Days of devastating rainfall in Colorado have left over 500 people unaccounted for as of Sunday, with experts still warning of more downpours to come.
According to officials, roughly 350 people are missing in Larimer County, and neighboring Boulder County has around 231 people on the "unaccounted for" list. But the numbers keep going up and down as people call in new requests to locate friends and family members, and others are found safe.
"The sad thing is there's nothing we can do," said Larimer County sheriff spokesman John Schulz. "It's just taking time. It's so frustrating to people because there's no information available."
"We're sure there are going to be additional homes that have been destroyed, but we won't know that for a while. I expect that we're going to continue to receive reports of confirmed missing and confirmed fatalities throughout the next several days," he added.
And the threat of more flash-flooding and heavy rain continues to loom on Sunday.
"It looks like there is a chance of some heavy rain Sunday, and a continued risk of flash flooding. And then we finally dry out on Monday," said National Weather Service meteorologist Jim Kalina.
"We're going to be in for some steady rain over the next 12 hours," echoed a spokesperson for Boulder's Office of Emergency Management. But she added that it shouldn't go over 1 to 2 inches.
Locals who've been isolated in some Colorado towns by the heavy flooding have been warned against staying there, as they could soon run out of basic necessities like electricity and running water. But residents remain reluctant to go, with dozens choosing to keep watch over their homes — in spite of the fact that rescuers won't be going back for those who decide to stay.
"We're not trying to force anyone from their home. We're not trying to be forceful, but we're trying to be very factual and definitive about the consequences of their decision, and we hope that they will come down," the Boulder County Sheriff said.

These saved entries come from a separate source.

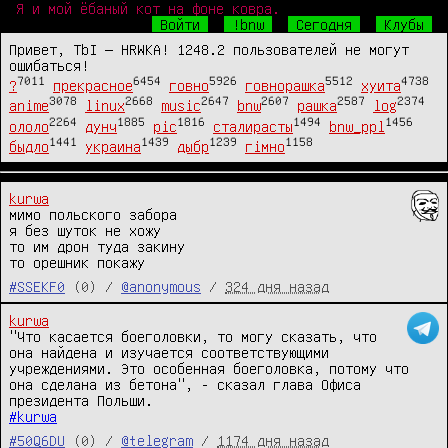
Я и мой ёбаный кот на фоне ковра.
Войти
!bnw
Сегодня
Клубы
Привет, TbI — HRWKA! 1248.2 пользователей не могут
ошибаться!
7011
6454
5926
5512
4738
?
прекрасное
говно
говнорашка
хуита
3078
2668
2647
2607
2587
2374
anime
linux
music
bnw
рашка
log
2264
1885
1816
1494
1456
ололо
дунч
pic
сталирасты
bnw_ppl
1441
1439
1239
1158
быдло
украина
дыбр
гімно
kurwa
мимо польского забора

я без шуток не хожу

то им дрон туда закину

то орешник покажу
#SSEKF0
(0) /
@anonymous
/
324 дня назад
kurwa
"Что касается боеголовки, то могу сказать, что 
она найдена и изучается соответствующими 
учреждениями. Это особенная боеголовка, потому что 
она сделана из бетона", - сказал глава Офиса 
#kurwa
#50Q6DU
(0) /
@telegram
/
1174 дня назад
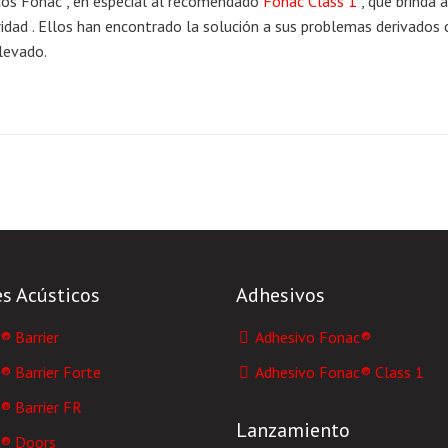
icos Fonac , en especial al recomendado
Fonac Class 1
, que brinda 
ridad . Ellos han encontrado la solución a sus problemas derivados c
elevado.
es Acústicos
Adhesivos
 Barrier
Adhesivo Fonac®
 Barrier Forte
Adhesivo Fonac® Class 1
 Barrier FR
Lanzamiento
® Doors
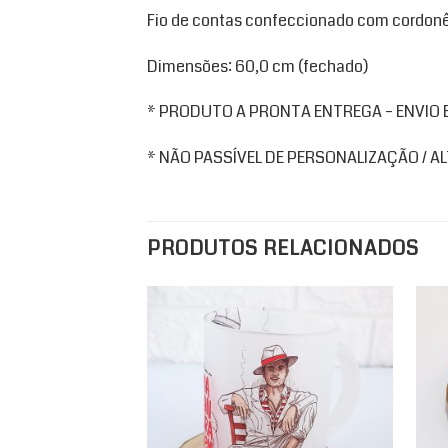
Fio de contas confeccionado com cordonê
Dimensões: 60,0 cm (fechado)
* PRODUTO A PRONTA ENTREGA – ENVIO EM
* NÃO PASSÍVEL DE PERSONALIZAÇÃO / 
PRODUTOS RELACIONADOS
Add to
wishlist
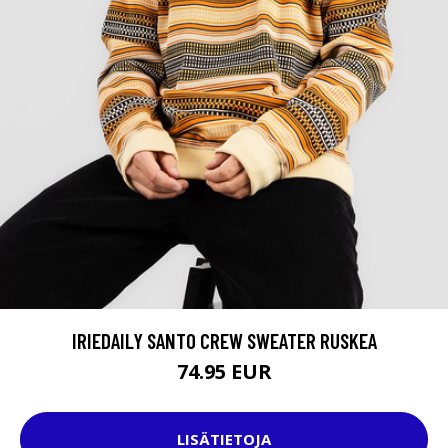
IRIEDAILY SANTO CREW SWEATER RUSKEA
74.95 EUR
LISÄTIETOJA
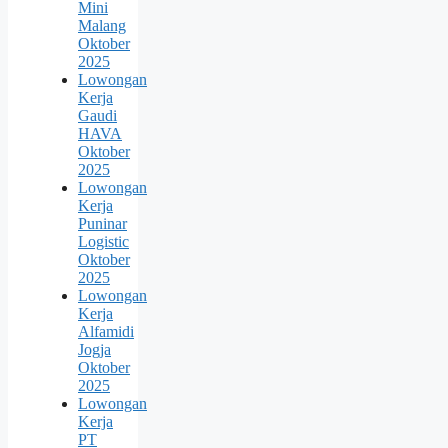
Mini
Malang
Oktober
2025
Lowongan
Kerja
Gaudi
HAVA
Oktober
2025
Lowongan
Kerja
Puninar
Logistic
Oktober
2025
Lowongan
Kerja
Alfamidi
Jogja
Oktober
2025
Lowongan
Kerja
PT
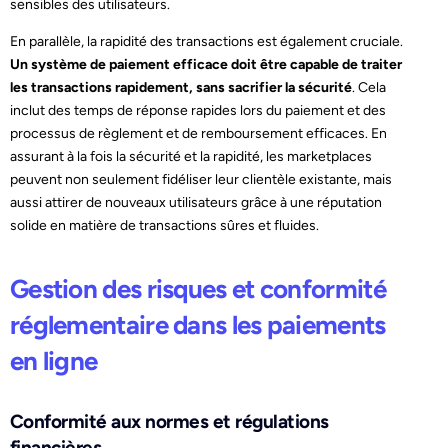
sensibles des utilisateurs.
En parallèle, la rapidité des transactions est également cruciale.
Un système de paiement efficace doit être capable de traiter
les transactions rapidement, sans sacrifier la sécurité
. Cela
inclut des temps de réponse rapides lors du paiement et des
processus de règlement et de remboursement efficaces. En
assurant à la fois la sécurité et la rapidité, les marketplaces
peuvent non seulement fidéliser leur clientèle existante, mais
aussi attirer de nouveaux utilisateurs grâce à une réputation
solide en matière de transactions sûres et fluides.
Gestion des risques et conformité
réglementaire dans les paiements
en ligne
Conformité aux normes et régulations
financières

On Sunday, President Barack Obama signed a disaster declaration for Colorado, making federal aid available to the state. “An emergency declaration helps us to supplement what the state and local governments are doing at this time," an official from the Federal Emergency Management Agency said.
Roughly $150 million will be needed in order to repair around 100 miles of roadway and 20 to 30 bridges in Boulder County — "10 to 15 times our annual budget," according to the county transportation director.
As of Saturday night, roughly 1,750 people (and 300 of their pets) had been evacuated from both Boulder and Larimer County.